The last 24 hours brought a striking mix of corporate maneuvering and policy hesitation: Anthropic doubled down on compute, Google rolled out a cheaper frontier model, and the White House hit pause on its long-awaited AI executive order.

Anthropic locks in $1.25B-per-month SpaceX compute deal

Anthropic expanded its compute partnership with SpaceX, committing to spend roughly $1.25 billion per month through 2029 for access to the Colossus supercomputing infrastructure. The deal arrives as Anthropic tracks toward its first profitable quarter, with Q2 revenue projected to more than double to $10.9 billion. Read more on Axios.

Trump postpones AI executive order at the last minute

The White House delayed the signing of an executive order that would have created a voluntary federal review process for frontier AI models 90 days before release. President Trump said he “didn’t like certain aspects” of the draft and pulled back hours before the scheduled signing, despite weeks of negotiations with OpenAI, Anthropic and others. Full story at CNBC.

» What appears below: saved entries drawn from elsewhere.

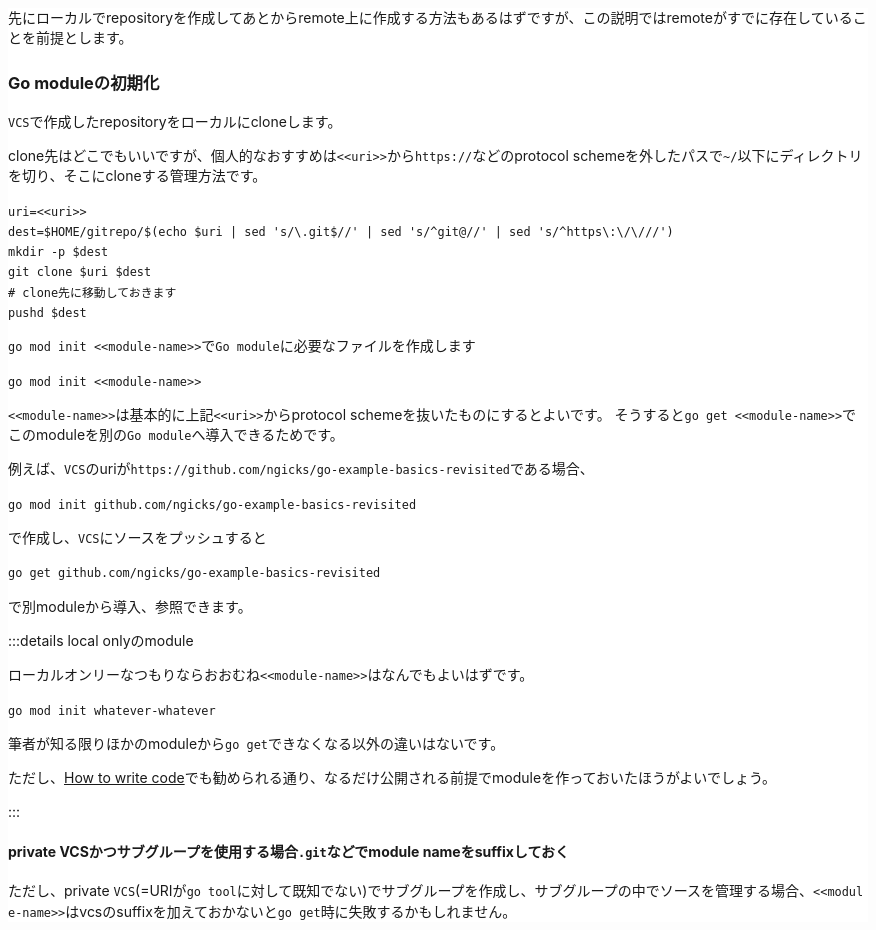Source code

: 先にローカルでrepositoryを作成してあとからremote上に作成する方法もあるはずですが、この説明ではremoteがすでに存在していることを前提とします。

### Go moduleの初期化

`VCS`で作成したrepositoryをローカルにcloneします。

clone先はどこでもいいですが、個人的なおすすめは`<<uri>>`から`https://`などのprotocol schemeを外したパスで`~/`以下にディレクトリを切り、そこにcloneする管理方法です。

```
uri=<<uri>>
dest=$HOME/gitrepo/$(echo $uri | sed 's/\.git$//' | sed 's/^git@//' | sed 's/^https\:\/\///')
mkdir -p $dest
git clone $uri $dest
# clone先に移動しておきます
pushd $dest
```

`go mod init <<module-name>>`で`Go module`に必要なファイルを作成します

```
go mod init <<module-name>>
```

`<<module-name>>`は基本的に上記`<<uri>>`からprotocol schemeを抜いたものにするとよいです。
そうすると`go get <<module-name>>`でこのmoduleを別の`Go module`へ導入できるためです。

例えば、`VCS`のuriが`https://github.com/ngicks/go-example-basics-revisited`である場合、

```
go mod init github.com/ngicks/go-example-basics-revisited
```

で作成し、`VCS`にソースをプッシュすると

```
go get github.com/ngicks/go-example-basics-revisited
```

で別moduleから導入、参照できます。

:::details local onlyのmodule

ローカルオンリーなつもりならおおむね`<<module-name>>`はなんでもよいはずです。

```
go mod init whatever-whatever
```

筆者が知る限りほかのmoduleから`go get`できなくなる以外の違いはないです。

ただし、[How to write code](https://go.dev/doc/code)でも勧められる通り、なるだけ公開される前提でmoduleを作っておいたほうがよいでしょう。

:::

#### private VCSかつサブグループを使用する場合`.git`などでmodule nameをsuffixしておく

ただし、private `VCS`(=URIが`go tool`に対して既知でない)でサブグループを作成し、サブグループの中でソースを管理する場合、`<<module-name>>`はvcsのsuffixを加えておかないと`go get`時に失敗するかもしれません。
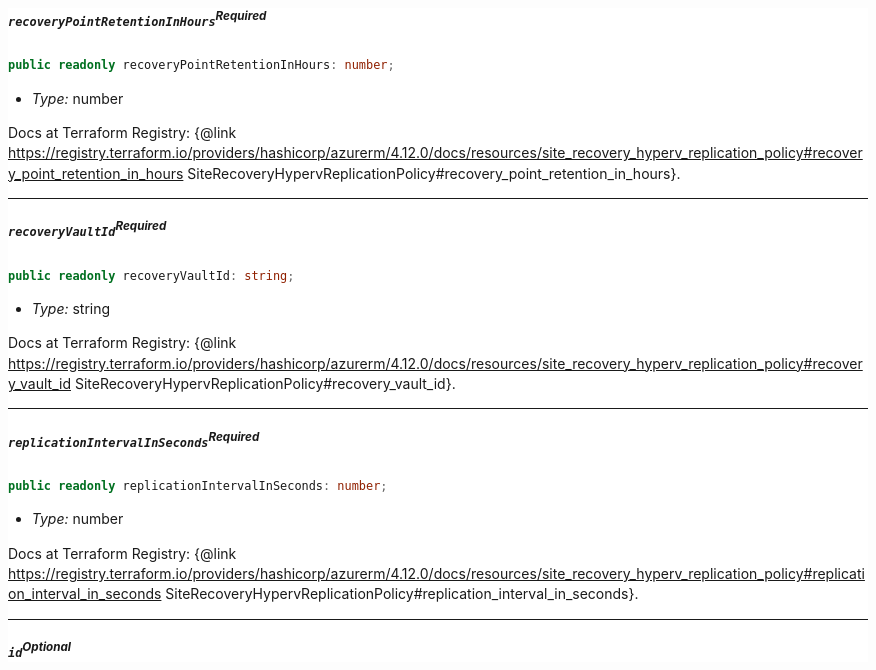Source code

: 
##### `recoveryPointRetentionInHours`<sup>Required</sup> <a name="recoveryPointRetentionInHours" id="@cdktf/provider-azurerm.siteRecoveryHypervReplicationPolicy.SiteRecoveryHypervReplicationPolicyConfig.property.recoveryPointRetentionInHours"></a>

```typescript
public readonly recoveryPointRetentionInHours: number;
```

- *Type:* number

Docs at Terraform Registry: {@link https://registry.terraform.io/providers/hashicorp/azurerm/4.12.0/docs/resources/site_recovery_hyperv_replication_policy#recovery_point_retention_in_hours SiteRecoveryHypervReplicationPolicy#recovery_point_retention_in_hours}.

---

##### `recoveryVaultId`<sup>Required</sup> <a name="recoveryVaultId" id="@cdktf/provider-azurerm.siteRecoveryHypervReplicationPolicy.SiteRecoveryHypervReplicationPolicyConfig.property.recoveryVaultId"></a>

```typescript
public readonly recoveryVaultId: string;
```

- *Type:* string

Docs at Terraform Registry: {@link https://registry.terraform.io/providers/hashicorp/azurerm/4.12.0/docs/resources/site_recovery_hyperv_replication_policy#recovery_vault_id SiteRecoveryHypervReplicationPolicy#recovery_vault_id}.

---

##### `replicationIntervalInSeconds`<sup>Required</sup> <a name="replicationIntervalInSeconds" id="@cdktf/provider-azurerm.siteRecoveryHypervReplicationPolicy.SiteRecoveryHypervReplicationPolicyConfig.property.replicationIntervalInSeconds"></a>

```typescript
public readonly replicationIntervalInSeconds: number;
```

- *Type:* number

Docs at Terraform Registry: {@link https://registry.terraform.io/providers/hashicorp/azurerm/4.12.0/docs/resources/site_recovery_hyperv_replication_policy#replication_interval_in_seconds SiteRecoveryHypervReplicationPolicy#replication_interval_in_seconds}.

---

##### `id`<sup>Optional</sup> <a name="id" id="@cdktf/provider-azurerm.siteRecoveryHypervReplicationPolicy.SiteRecoveryHypervReplicationPolicyConfig.property.id"></a>

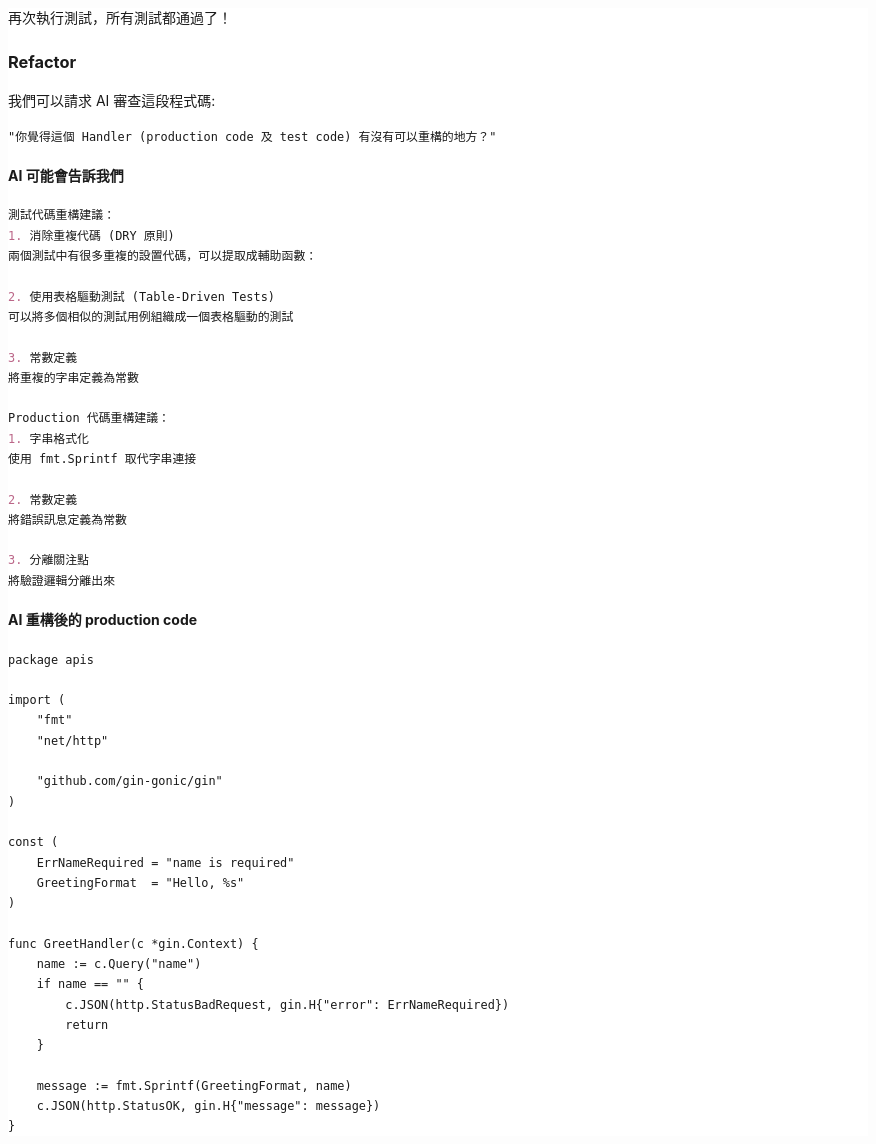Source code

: 再次執行測試，所有測試都通過了！

### Refactor

我們可以請求 AI 審查這段程式碼:

```markdown
"你覺得這個 Handler (production code 及 test code) 有沒有可以重構的地方？" 
```

#### AI 可能會告訴我們

``` markdown
測試代碼重構建議：
1. 消除重複代碼 (DRY 原則)
兩個測試中有很多重複的設置代碼，可以提取成輔助函數：

2. 使用表格驅動測試 (Table-Driven Tests)
可以將多個相似的測試用例組織成一個表格驅動的測試

3. 常數定義
將重複的字串定義為常數

Production 代碼重構建議：
1. 字串格式化
使用 fmt.Sprintf 取代字串連接

2. 常數定義
將錯誤訊息定義為常數

3. 分離關注點
將驗證邏輯分離出來
```

#### AI 重構後的 production code

``` golang
package apis

import (
    "fmt"
    "net/http"

    "github.com/gin-gonic/gin"
)

const (
    ErrNameRequired = "name is required"
    GreetingFormat  = "Hello, %s"
)

func GreetHandler(c *gin.Context) {
    name := c.Query("name")
    if name == "" {
        c.JSON(http.StatusBadRequest, gin.H{"error": ErrNameRequired})
        return
    }

    message := fmt.Sprintf(GreetingFormat, name)
    c.JSON(http.StatusOK, gin.H{"message": message})
}
```
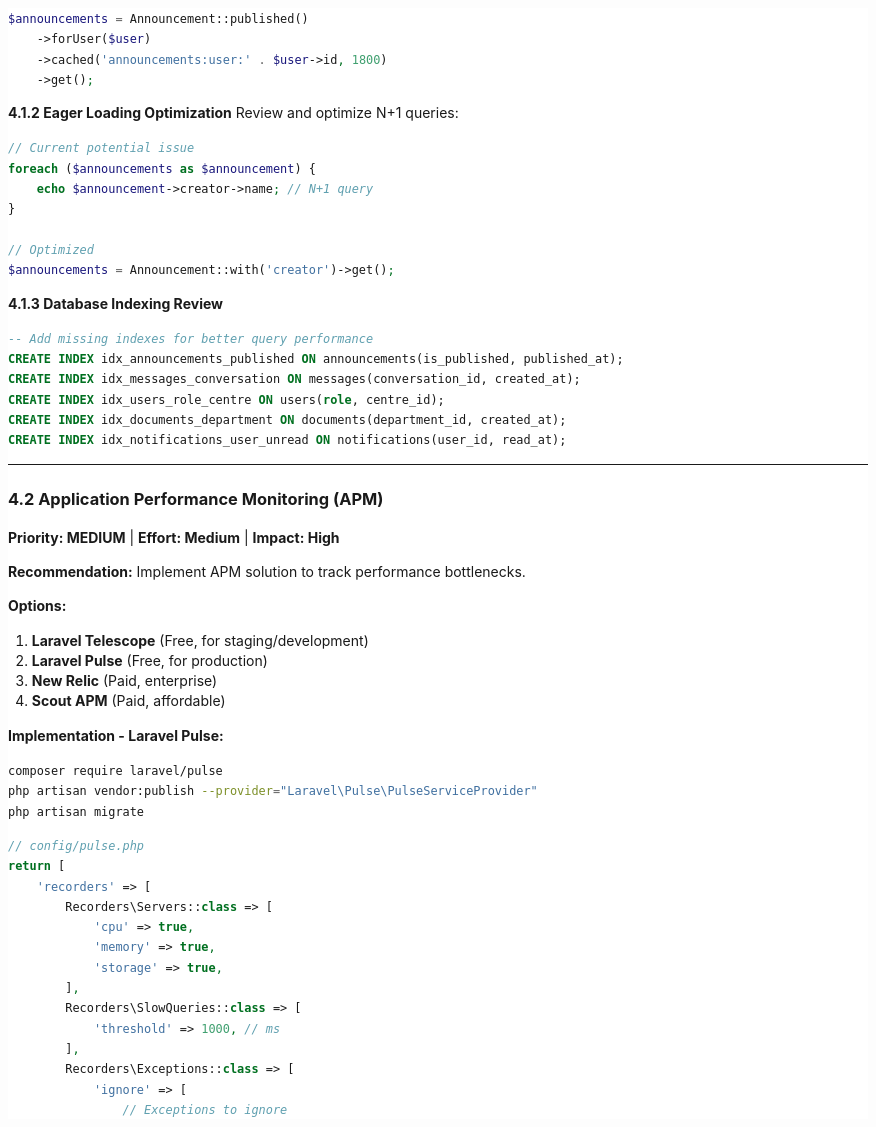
 ```php
$announcements = Announcement::published()
    ->forUser($user)
    ->cached('announcements:user:' . $user->id, 1800)
    ->get();
```

**4.1.2 Eager Loading Optimization**
Review and optimize N+1 queries:

```php
// Current potential issue
foreach ($announcements as $announcement) {
    echo $announcement->creator->name; // N+1 query
}

// Optimized
$announcements = Announcement::with('creator')->get();
```

**4.1.3 Database Indexing Review**

```sql
-- Add missing indexes for better query performance
CREATE INDEX idx_announcements_published ON announcements(is_published, published_at);
CREATE INDEX idx_messages_conversation ON messages(conversation_id, created_at);
CREATE INDEX idx_users_role_centre ON users(role, centre_id);
CREATE INDEX idx_documents_department ON documents(department_id, created_at);
CREATE INDEX idx_notifications_user_unread ON notifications(user_id, read_at);
```

---

### 4.2 Application Performance Monitoring (APM)

**Priority: MEDIUM** | **Effort: Medium** | **Impact: High**

**Recommendation:**
Implement APM solution to track performance bottlenecks.

**Options:**

1. **Laravel Telescope** (Free, for staging/development)
2. **Laravel Pulse** (Free, for production)
3. **New Relic** (Paid, enterprise)
4. **Scout APM** (Paid, affordable)

**Implementation - Laravel Pulse:**

```bash
composer require laravel/pulse
php artisan vendor:publish --provider="Laravel\Pulse\PulseServiceProvider"
php artisan migrate
```

```php
// config/pulse.php
return [
    'recorders' => [
        Recorders\Servers::class => [
            'cpu' => true,
            'memory' => true,
            'storage' => true,
        ],
        Recorders\SlowQueries::class => [
            'threshold' => 1000, // ms
        ],
        Recorders\Exceptions::class => [
            'ignore' => [
                // Exceptions to ignore
```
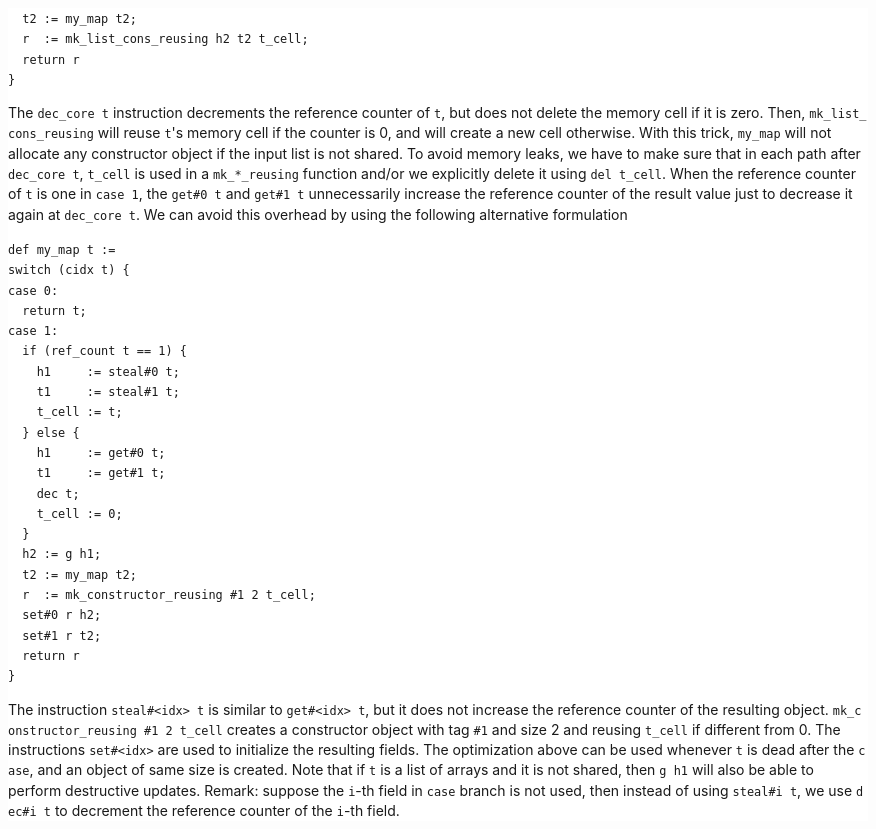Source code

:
 ```
  t2 := my_map t2;
  r  := mk_list_cons_reusing h2 t2 t_cell;
  return r
}
```
The `dec_core t` instruction decrements the reference counter of `t`, but does not delete the memory cell if it is zero.
Then, `mk_list_cons_reusing` will reuse `t`'s memory cell if the counter is 0, and will create a new cell otherwise.
With this trick, `my_map` will not allocate any constructor object if the input list is not shared.
To avoid memory leaks, we have to make sure that in each path after `dec_core t`, `t_cell` is used in a `mk_*_reusing` function
and/or we explicitly delete it using `del t_cell`.
When the reference counter of `t` is one in `case 1`, the `get#0 t` and `get#1 t` unnecessarily increase the reference counter of the result value just to decrease it again at `dec_core t`. We can avoid this overhead by using the following alternative formulation
```
def my_map t :=
switch (cidx t) {
case 0:
  return t;
case 1:
  if (ref_count t == 1) {
    h1     := steal#0 t;
    t1     := steal#1 t;
    t_cell := t;
  } else {
    h1     := get#0 t;
    t1     := get#1 t;
    dec t;
    t_cell := 0;
  }
  h2 := g h1;
  t2 := my_map t2;
  r  := mk_constructor_reusing #1 2 t_cell;
  set#0 r h2;
  set#1 r t2;
  return r
}
```
The instruction `steal#<idx> t` is similar to `get#<idx> t`, but it does not increase the reference counter of the resulting object.
`mk_constructor_reusing #1 2 t_cell` creates a constructor object with tag `#1` and size 2 and reusing `t_cell` if different from 0. The instructions `set#<idx>` are used to initialize the resulting fields.
The optimization above can be used whenever `t` is dead after the `case`, and an object of same size is created.
Note that if `t` is a list of arrays and it is not shared, then `g h1` will also be able to perform destructive updates.
Remark: suppose the `i`-th field in `case` branch is not used, then instead of using `steal#i t`, we use `dec#i t` to decrement the reference counter of the `i`-th field.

Google ships Gemini 3.5 Flash to general availability

Coming out of I/O week, Google moved Gemini 3.5 Flash to GA, priced at $1.50 / $9 per million tokens with a 1M-token context window. The model posts 76.2% on Terminal-Bench 2.1, beating Gemini 3.1 Pro on coding and agent tasks at roughly a third of the price of comparable frontier models. Details from CNBC.

Code with Claude London: agents go private

Anthropic wrapped its first dedicated European developer event with a wave of platform updates, including on-prem agent sandboxes, “MCP tunnels” that let agents reach internal systems without touching the public internet, Fast mode for Claude Opus 4.7 in research preview, and 20+ new legal MCP connectors aimed at law firms. Coverage on Fortune.

OpenAI’s reasoning model cracks an 80-year-old math problem

OpenAI said one of its general-purpose reasoning models autonomously solved a famous geometry problem that had stumped mathematicians for eight decades. The company framed the result as early evidence that frontier models can contribute original mathematical discovery, with potential spillovers into science, engineering and medicine. More via Axios.

What to watch: whether the postponed AI executive order returns with stricter language, and how aggressively rivals respond to Google’s price compression on frontier-tier models.